Guillermo Gefaell. "Matrimonio" es una palabra relacionada directamente con la maternidad ("matrem" madre,"monium" calidad de), es decir con la procreación de la especie. Es un absurdo conceptual dar esa denominación a cualquier tipo de unión entre dos personas que no tenga por fin fundamental la procreación.
En mi opinión la denominación de matrimonio a las uniones homosexuales responde no a una necesidad social si no al empeño auto justificativo de un sector de este colectivo, potenciado por movimientos de corte marxista e ingenuamente apoyado por el mal entendido “progresismo” en el que ha venido a devenir el compromiso por la igualdad social de una socialdemocracia inmersa en la crisis de su tercera vía, con grandes dificultades para acometer nuevos procesos de transformación de la sociedad y que se limita a tratar de resolver los problemas inmediatos mientras diogénicamente se busca a sí misma.
La extensión del concepto de matrimonio a las uniones homosexuales tiene sus raíces en los movimientos sociales del siglo XIX que buscaban socavar los principios morales y prácticas religiosas por los que se regía la sociedad del momento, dentro del ámbito de la lucha de clases, la conquista del poder y la posterior imposición del Estado sobre el individuo. La desestructuración de la familia tradicional era parte fundamental de este proceso y según Engels basta modificar el concepto de matrimonio para que deje de existir la familia tal como la conocemos.
El matrimonio como tal debe solo entenderse como la unión fiel y leal de un hombre y una mujer para toda la vida (aunque luego fracase), con el fin primordial de tener hijos, educarlos y sacarlos conjuntamente adelante, proporcionándoles lo mejor que les puedan dar en todos los ámbitos. Y en el ámbito de las referencias sexuales, sin menoscabo de la libertad de elección del comportamiento personal, no cabe duda de que la más deseable es la de una pareja heterosexual estable que se ame y los ame. Este modelo es el que la sociedad debería proteger ante todo, por su propio interés.
Los derechos emanantes de la convivencia íntima, permanente y voluntaria (de índole sexual o no) entre dos (o más) personas, deben sin duda estar regulados por Ley y la voluntad de tales personas debe protegerse debidamente y primar sobre cualquier derecho de consanguinidad, salvando el de los hijos. Sobre la regulación de tales derechos se ha avanzado en diverso grado según los países, pero es evidente que hay que seguir trabajando en ello porque aún quedan bastantes cosas por hacer.

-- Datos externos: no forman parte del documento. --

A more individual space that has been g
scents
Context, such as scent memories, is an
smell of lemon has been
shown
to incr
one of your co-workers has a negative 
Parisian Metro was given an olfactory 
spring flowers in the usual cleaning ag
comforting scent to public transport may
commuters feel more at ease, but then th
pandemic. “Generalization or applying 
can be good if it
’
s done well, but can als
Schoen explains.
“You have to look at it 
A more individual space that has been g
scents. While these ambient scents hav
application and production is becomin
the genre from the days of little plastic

La unión de gays y lesbianas debe estar contemplada dentro de tales derechos de convivencia, que deben tener un modelo propio necesariamente diferente al del matrimonio, porque son diferentes de él. Como dije antes, este debe entenderse como la unión estable entre un hombre y una mujer con el fin último de procrear (aunque no se consiga) y educar a los hijos, por lo absolutamente fundamentales que la procreación y la educación parental son para el mantenimiento y buen funcionamiento de las sociedades. Tal unión matrimonial debe defenderse y protegerse como un bien básico, primordial e irrenunciable en una sociedad sana.
Cualquier otro tipo de relación y convivencia personal debe ser concebida de forma diferente a esta y regularse de forma distinta, aunque por supuesto habrá muchas coincidencias con el derecho matrimonial en los temas no ligados per se a la procreación y educación de los hijos, como por ejemplo el de transmisión de derechos de prestaciones sociales o el de cumplimiento de obligaciones frente a terceros.
En lo que a los niños se refiere, la protección de todos sus derechos (no solo los legales, ya que hay otros como el derecho a ser amados, por ejemplo), debe prevalecer sobre los de los padres, sean biológicos o de adopción. Y el derecho a una familia heterosexual equilibrada y estable, con roles bien establecidos de un padre y una madre que se amen, es uno de los derechos básicos de los niños que debe ser procurado y protegido en la medida de lo posible.
Tras haber tenido y criado seis hijos, es mi convencimiento más profundo el que los padres no tenemos derecho inmanente alguno sobre nuestros hijos, salvo tal vez el de la obediencia debida mientras son menores. Nos respetarán si los respetamos, nos querrán si los queremos, se sacrificarán por nosotros si nos sacrificamos por ellos. O no. En cualquier caso no son derechos que los padres tengamos.
Fundamentalmente lo que tenemos hacia ellos son obligaciones, aunque nos pese. Amarlos, proporcionarles el mejor entorno posible de referencia estable, alimentarlos, protegerlos, educarlos y servirles de ejemplo de vida es lo que nos toca. Día a día, minuto a minuto, segundo a segundo, toda la vida, aunque haya inevitables fallos debidos a lo frágil de nuestra condición humana. Fieramente existiendo, ciegamente afirmando, como un pulso que golpea las tinieblas, que diría el poeta.